Self-love appears to be all the rage in modern media, but it is not something that comes naturally to most, at least, not in my experience. In theory, it should be simple because we live in a society where we all love to talk about ourselves and our opinions all the time. So what causes our struggles and trials in our attempts to learn to appreciate ourselves as we are?
This concept is so difficult to us in part because we all are incredibly harsh critics of ourselves because we are so devoted to staring at ourselves through our camera lenses or in the mirror and judging every detail of our performances in life as needing improvement.
This is also of course because our society emphasizes a comparative and competitive lifestyle in a way that is unhealthy because the comparisons are nearly all based on stoic athleticism or physical attractiveness, and the appearances we are all comparing/competing with are on computer screens, meaning they’ve been altered/tampered with in more ways than you can imagine.

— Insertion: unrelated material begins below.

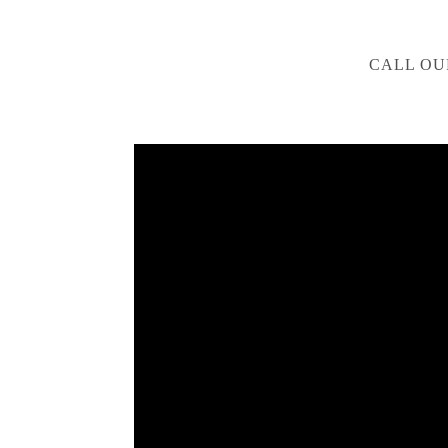
CALL OU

In reality, much of what makes self-love difficult stems from insecurity and our self-obsessed culture that expects us to all be flawless constantly when that is not how human beings operate.
If you cannot seem to grasp self-love, ponder the root cause of your insecurity. If you are a teenager or young adult, it might be that you are in a place where you are unsure of yourself/do not quite know which direction life is taking you in or that you have acne or some other hormone-induced flaw that you are still slowly recovering from. If you are a middle-aged adult, perhaps it stems from a comparison between yourself and others your age where you feel as though you are not where you wanted to be or where you assumed you would be at this point and you are beating yourself down about your self-proclaimed lack of achievements or you are simply lost again.
There is a multitude of facets of the world surrounding us that may influence our views and perspectives regarding any subject matter: your profession, political or religious views, world/societal understanding, etc… and you as a person also have your rationale almost pre-prescribed by your environment. Once you’ve pinpointed what the issue you feel inclined to have with yourself is, bear in mind that there is no real issue, you are perfectly imperfect in every way imaginable, that is what makes you beautiful and wonderful, and that is what makes you human.
Don’t be afraid to begin implementing time to just be with yourself and your thoughts, away from the chaos of social interactions, into your daily routine, some alone time is a reward and it can be a time to remind yourself of all that is good about you.
The sooner you recognize why you think what you think, the sooner you learn how to appreciate what makes you - recognizing and acknowledging your own worth is self-love. There is no need to be hesitant to be confident because you are confident and proud of who you are, it isn’t arrogance unless you are boasting about it to other people or claiming that you are any more worthy or attractive or <insert adjective here> than anyone else.
If you get stuck along the way, motivational quotes from Pinterest might do the trick for awhile, but eventually, you will find yourself needing to confront whatever has been weighing you down, and you will be thrilled and relieved in indescribable ways once you do. Stay strong and remember that self-doubt is natural, it’s a part of this crazy world, be weary always so as not to permit self-doubt to spiral into self-hate/loathing.